# Our baby's first commercial!



## StickyToedGeckos (Dec 16, 2007)

Ok this is a bit old to us but I'm sure you will all like it! Click the link then click the picture of the Golden puppy. It is Steeler's first commercial. He was in one for Retmans as well, and on the posters about 4 months ago.
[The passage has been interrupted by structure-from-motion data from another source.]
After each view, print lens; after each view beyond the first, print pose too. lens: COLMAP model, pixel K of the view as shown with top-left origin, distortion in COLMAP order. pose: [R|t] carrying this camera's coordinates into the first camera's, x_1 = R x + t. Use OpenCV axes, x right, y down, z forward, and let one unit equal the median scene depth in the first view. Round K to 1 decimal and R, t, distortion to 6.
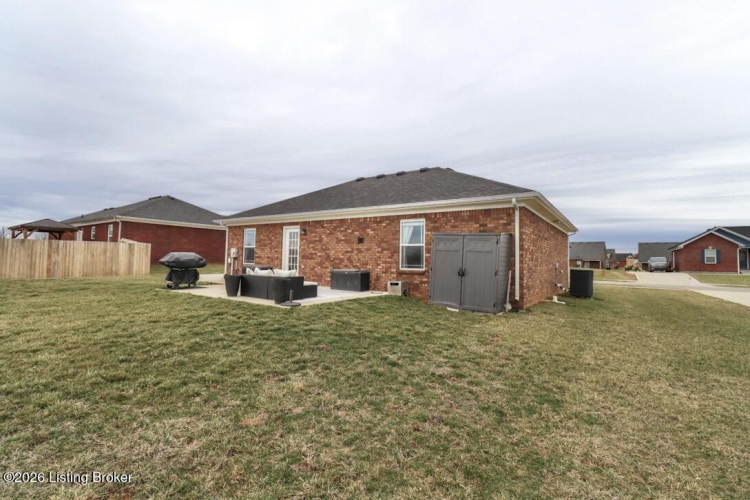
lens RADIAL K [[348.6, 0, 375.9], [0, 348.6, 243.5], [0, 0, 1]] dist [-0.000091, -0.011614]
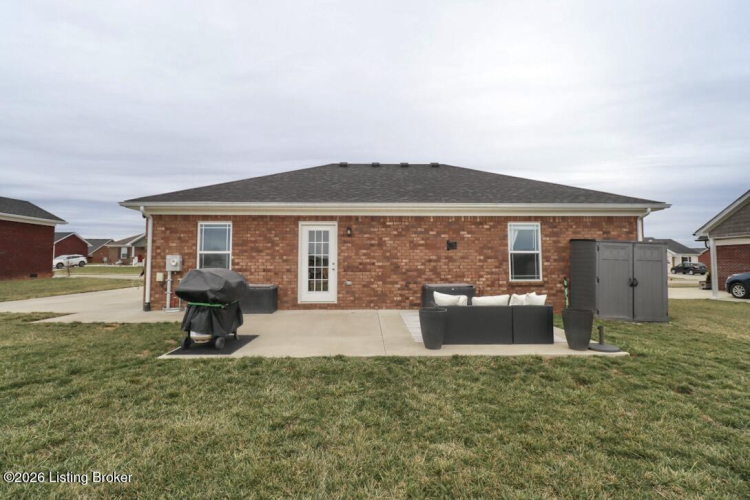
lens RADIAL K [[348.6, 0, 375.9], [0, 348.6, 243.5], [0, 0, 1]] dist [-0.000091, -0.011614]
pose [[0.808681, 0.014636, 0.588065, -0.681359], [-0.010868, 0.999892, -0.009940, -0.004406], [-0.588146, 0.001647, 0.808753, 0.510534]]
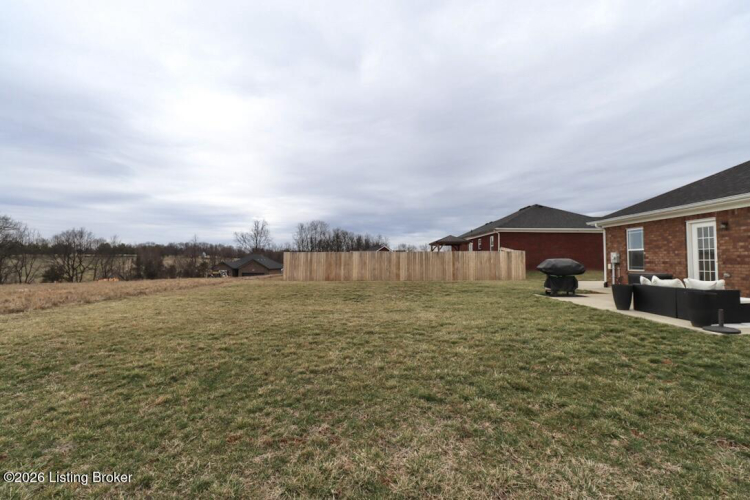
lens RADIAL K [[348.6, 0, 375.9], [0, 348.6, 243.5], [0, 0, 1]] dist [-0.000091, -0.011614]
pose [[0.564298, -0.058155, -0.823520, -0.039671], [0.045131, 0.998197, -0.039566, -0.001517], [0.824337, -0.014839, 0.565905, 0.027427]]
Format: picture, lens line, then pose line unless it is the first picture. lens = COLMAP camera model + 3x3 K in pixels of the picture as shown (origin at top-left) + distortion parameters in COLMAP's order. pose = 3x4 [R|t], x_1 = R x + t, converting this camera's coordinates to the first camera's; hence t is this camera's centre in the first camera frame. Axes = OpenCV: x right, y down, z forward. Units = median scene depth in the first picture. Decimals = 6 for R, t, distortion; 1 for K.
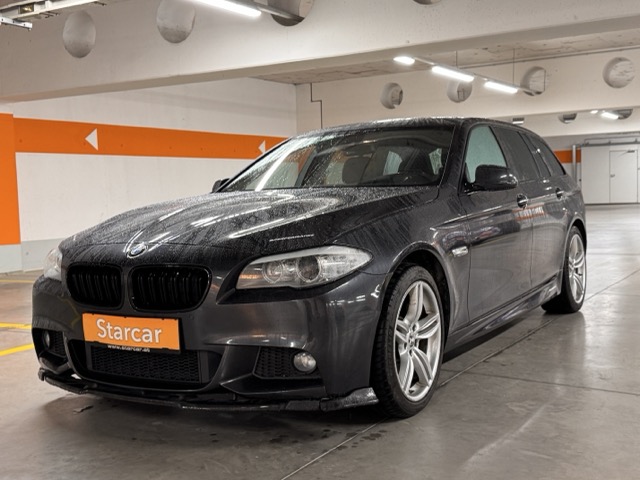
lens RADIAL K [[788.2, 0, 320.0], [0, 788.2, 239.6], [0, 0, 1]] dist [0.093373, 0.000000]
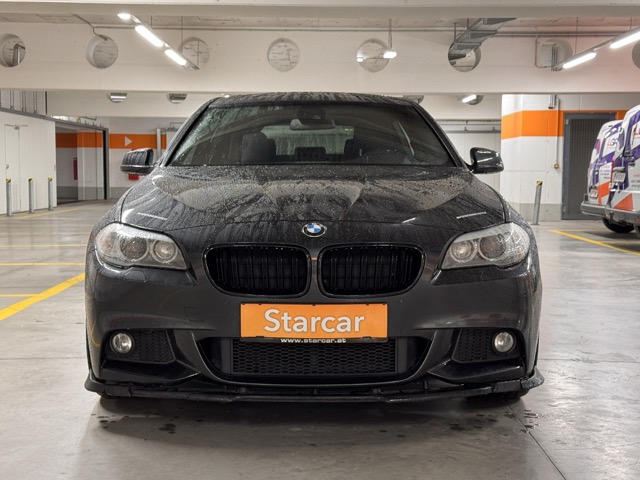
lens RADIAL K [[978.1, 0, 320.5], [0, 978.1, 241.7], [0, 0, 1]] dist [0.109462, 0.000000]
pose [[0.846407, -0.001945, 0.532533, -0.809886], [0.002186, 0.999998, 0.000179, 0.028401], [-0.532532, 0.001013, 0.846409, 0.088536]]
Investing With AIC - Our Investing Philosophy


----------



## mylissyk (Feb 25, 2007)

Oh my gosh, that was adorable!


----------



## Bailey & Bentley (Feb 25, 2007)

That is so cool. You must be so proud What a sweet puppy he was. Loved the commercial...


----------



## Abbydabbydo (Jan 31, 2007)

A star among us! What a cutie!


----------



## Oaklys Dad (Dec 28, 2005)

Very cute. He is a great actor. :


----------



## PeanutsMom (Oct 14, 2007)

That is so special! I loved it


----------



## Kzwicker (Aug 14, 2007)

That was cute! I love his little butt wiggle


----------



## GoldenJoyx'stwo (Feb 25, 2007)

Oh, how cute! What a great memento!


----------



## StickyToedGeckos (Dec 16, 2007)

Thanks everyone! We are pretty proud of him


----------



## BeauShel (May 20, 2007)

He is so cute in the commercial. So does he leave your slippers alone now that he is a star with his own slippers to chew? That is one cute little guy.


----------



## TheHooch (May 9, 2007)

They picked the perfect model.


----------



## kellange123 (Apr 13, 2007)

Those are some pretty cute and clever commericals.


----------